Aim. Could you quote everything in the listing below, from its very first line down to and including the line that contains "genus: Hesperis", and nothing past that?

Data records.
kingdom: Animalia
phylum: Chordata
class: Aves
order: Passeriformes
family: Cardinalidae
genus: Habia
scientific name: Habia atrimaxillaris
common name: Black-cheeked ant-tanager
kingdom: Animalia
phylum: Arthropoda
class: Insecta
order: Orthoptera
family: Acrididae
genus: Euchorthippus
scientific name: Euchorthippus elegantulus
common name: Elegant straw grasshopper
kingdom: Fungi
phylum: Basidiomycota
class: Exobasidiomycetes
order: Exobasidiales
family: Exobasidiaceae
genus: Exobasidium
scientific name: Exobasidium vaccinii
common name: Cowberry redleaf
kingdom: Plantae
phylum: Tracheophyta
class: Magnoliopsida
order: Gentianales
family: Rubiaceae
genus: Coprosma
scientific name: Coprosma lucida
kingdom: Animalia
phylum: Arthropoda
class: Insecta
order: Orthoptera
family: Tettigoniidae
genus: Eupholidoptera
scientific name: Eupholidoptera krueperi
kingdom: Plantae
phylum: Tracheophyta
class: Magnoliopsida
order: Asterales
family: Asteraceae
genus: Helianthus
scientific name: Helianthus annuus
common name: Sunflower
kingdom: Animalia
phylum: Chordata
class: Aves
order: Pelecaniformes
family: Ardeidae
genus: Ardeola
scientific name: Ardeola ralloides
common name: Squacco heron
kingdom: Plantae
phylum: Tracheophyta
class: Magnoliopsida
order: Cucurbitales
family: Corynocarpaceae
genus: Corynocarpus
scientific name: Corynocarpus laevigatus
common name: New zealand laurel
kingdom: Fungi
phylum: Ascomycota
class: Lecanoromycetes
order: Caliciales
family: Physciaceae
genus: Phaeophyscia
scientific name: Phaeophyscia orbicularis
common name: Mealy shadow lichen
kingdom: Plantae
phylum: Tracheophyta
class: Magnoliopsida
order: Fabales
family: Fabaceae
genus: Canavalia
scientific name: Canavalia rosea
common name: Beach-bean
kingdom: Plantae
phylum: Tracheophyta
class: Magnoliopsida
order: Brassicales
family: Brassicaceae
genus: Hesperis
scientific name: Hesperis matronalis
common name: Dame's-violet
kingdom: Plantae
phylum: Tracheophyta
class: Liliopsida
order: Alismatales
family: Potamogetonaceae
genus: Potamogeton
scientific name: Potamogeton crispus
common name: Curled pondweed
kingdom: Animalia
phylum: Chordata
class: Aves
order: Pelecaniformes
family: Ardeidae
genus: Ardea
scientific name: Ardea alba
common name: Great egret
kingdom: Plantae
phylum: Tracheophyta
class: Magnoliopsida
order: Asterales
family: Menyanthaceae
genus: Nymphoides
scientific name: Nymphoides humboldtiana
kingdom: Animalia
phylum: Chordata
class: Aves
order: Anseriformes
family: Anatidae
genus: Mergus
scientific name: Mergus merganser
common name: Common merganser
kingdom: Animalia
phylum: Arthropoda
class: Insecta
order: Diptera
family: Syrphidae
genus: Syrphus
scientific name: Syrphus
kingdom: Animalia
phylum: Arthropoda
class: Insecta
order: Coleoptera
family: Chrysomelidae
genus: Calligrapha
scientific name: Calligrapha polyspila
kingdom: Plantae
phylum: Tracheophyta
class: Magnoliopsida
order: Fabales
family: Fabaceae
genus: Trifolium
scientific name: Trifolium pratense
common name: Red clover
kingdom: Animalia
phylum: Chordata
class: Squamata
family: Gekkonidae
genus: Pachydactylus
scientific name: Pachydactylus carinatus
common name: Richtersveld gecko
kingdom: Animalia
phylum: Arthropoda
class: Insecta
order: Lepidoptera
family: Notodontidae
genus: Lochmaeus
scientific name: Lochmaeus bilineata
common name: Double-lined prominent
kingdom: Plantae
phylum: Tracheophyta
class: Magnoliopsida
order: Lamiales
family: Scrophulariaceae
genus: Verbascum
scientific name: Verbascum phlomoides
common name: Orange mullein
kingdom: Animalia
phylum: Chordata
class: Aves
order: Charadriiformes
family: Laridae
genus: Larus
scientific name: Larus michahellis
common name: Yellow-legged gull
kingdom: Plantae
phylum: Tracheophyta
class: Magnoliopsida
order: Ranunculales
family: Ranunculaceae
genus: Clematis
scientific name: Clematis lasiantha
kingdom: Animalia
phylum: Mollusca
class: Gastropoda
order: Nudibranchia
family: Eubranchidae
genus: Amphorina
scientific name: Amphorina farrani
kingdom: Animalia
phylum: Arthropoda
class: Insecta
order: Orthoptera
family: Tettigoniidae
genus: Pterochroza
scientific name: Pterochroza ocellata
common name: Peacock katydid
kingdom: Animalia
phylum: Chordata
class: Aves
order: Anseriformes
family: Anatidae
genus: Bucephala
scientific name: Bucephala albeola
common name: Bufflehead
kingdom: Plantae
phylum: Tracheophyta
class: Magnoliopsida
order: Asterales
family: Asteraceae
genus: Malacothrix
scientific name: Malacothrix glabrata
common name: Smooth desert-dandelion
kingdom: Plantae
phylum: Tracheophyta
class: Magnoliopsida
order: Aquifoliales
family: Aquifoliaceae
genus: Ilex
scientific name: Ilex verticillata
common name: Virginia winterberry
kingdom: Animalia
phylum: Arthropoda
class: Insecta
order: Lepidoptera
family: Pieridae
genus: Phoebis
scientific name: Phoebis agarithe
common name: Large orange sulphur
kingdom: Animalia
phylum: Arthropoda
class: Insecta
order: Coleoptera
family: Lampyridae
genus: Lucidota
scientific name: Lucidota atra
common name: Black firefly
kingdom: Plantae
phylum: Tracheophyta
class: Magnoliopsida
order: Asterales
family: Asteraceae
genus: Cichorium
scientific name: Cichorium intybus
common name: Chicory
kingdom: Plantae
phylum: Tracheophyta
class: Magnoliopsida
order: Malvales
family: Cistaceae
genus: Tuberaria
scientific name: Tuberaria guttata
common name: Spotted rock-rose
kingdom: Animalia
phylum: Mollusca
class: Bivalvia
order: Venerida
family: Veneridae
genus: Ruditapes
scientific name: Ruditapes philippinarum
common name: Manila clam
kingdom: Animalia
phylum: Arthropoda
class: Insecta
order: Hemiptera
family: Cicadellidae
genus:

Result.
kingdom: Animalia
phylum: Chordata
class: Aves
order: Passeriformes
family: Cardinalidae
genus: Habia
scientific name: Habia atrimaxillaris
common name: Black-cheeked ant-tanager
kingdom: Animalia
phylum: Arthropoda
class: Insecta
order: Orthoptera
family: Acrididae
genus: Euchorthippus
scientific name: Euchorthippus elegantulus
common name: Elegant straw grasshopper
kingdom: Fungi
phylum: Basidiomycota
class: Exobasidiomycetes
order: Exobasidiales
family: Exobasidiaceae
genus: Exobasidium
scientific name: Exobasidium vaccinii
common name: Cowberry redleaf
kingdom: Plantae
phylum: Tracheophyta
class: Magnoliopsida
order: Gentianales
family: Rubiaceae
genus: Coprosma
scientific name: Coprosma lucida
kingdom: Animalia
phylum: Arthropoda
class: Insecta
order: Orthoptera
family: Tettigoniidae
genus: Eupholidoptera
scientific name: Eupholidoptera krueperi
kingdom: Plantae
phylum: Tracheophyta
class: Magnoliopsida
order: Asterales
family: Asteraceae
genus: Helianthus
scientific name: Helianthus annuus
common name: Sunflower
kingdom: Animalia
phylum: Chordata
class: Aves
order: Pelecaniformes
family: Ardeidae
genus: Ardeola
scientific name: Ardeola ralloides
common name: Squacco heron
kingdom: Plantae
phylum: Tracheophyta
class: Magnoliopsida
order: Cucurbitales
family: Corynocarpaceae
genus: Corynocarpus
scientific name: Corynocarpus laevigatus
common name: New zealand laurel
kingdom: Fungi
phylum: Ascomycota
class: Lecanoromycetes
order: Caliciales
family: Physciaceae
genus: Phaeophyscia
scientific name: Phaeophyscia orbicularis
common name: Mealy shadow lichen
kingdom: Plantae
phylum: Tracheophyta
class: Magnoliopsida
order: Fabales
family: Fabaceae
genus: Canavalia
scientific name: Canavalia rosea
common name: Beach-bean
kingdom: Plantae
phylum: Tracheophyta
class: Magnoliopsida
order: Brassicales
family: Brassicaceae
genus: Hesperis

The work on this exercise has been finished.